JOHANNESBURG – When a 17-year-old girl said to have the mental capacity of a 5-year-old was reported missing four weeks ago in the sprawling South African township of Soweto, police distributed her photo and asked neighborhood residents for help.
Then a video emerged of seven men and boys raping the girl. Within a day of media alerting them to the video, police said, they on Wednesday found the girl in a house across Soweto from her home. Eight men and boys were arrested on charges of kidnapping and rape.
The women's league of the governing African National Congress said the video, apparently recorded on a cell phone, was widely circulated on the Internet and via cell phones. The league said it again raises questions about South Africans' attitudes toward rape and women in a country with horrifyingly high rape statistics.
"When does it become acceptable amongst a group of peers to rape a girl and laugh about it? It just makes one sick to the stomach," the league said in a statement Wednesday.
The league commended a mother who saw the video clip on her child's mobile phone and ensured it came to the attention of the police, and urged other parents to monitor what their children are doing with new technology and new media.
Police spokesman Kay Makhubela said soon after learning of the video Tuesday, police, with help from people in Soweto, arrested seven men who appeared in the video. Some of the suspects identified the girl's possible location in sprawling Soweto, and police moved through that neighborhood Wednesday, announcing on loudspeakers that they planned to search every home.

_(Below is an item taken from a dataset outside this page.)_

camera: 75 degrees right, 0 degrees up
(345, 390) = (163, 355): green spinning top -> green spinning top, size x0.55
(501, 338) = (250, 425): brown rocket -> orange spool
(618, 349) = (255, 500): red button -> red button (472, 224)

The eighth suspect then surrendered and the girl was found in his home, Makhubela said. He described her as quiet and apparently traumatized, and said she was taken first to counselors and then to a hospital.
Makhubela said anyone found to have passed along the video could face criminal charges.
According to the most recent police statistics, more than 66,000 rapes and other sexual offenses were reported in South Africa in the year ending in early 2011. Experts say many rapes go unreported because the victims are ashamed or afraid, or because they believe police will not act.
The state news agency BuaNews quoted South Africa's minister for women's affairs, Lulu Xingwana, as calling the gang rape "despicable." Xingwana added that with the wide distribution of the video of the attack, the victim "is now subjected to a second assault on her dignity."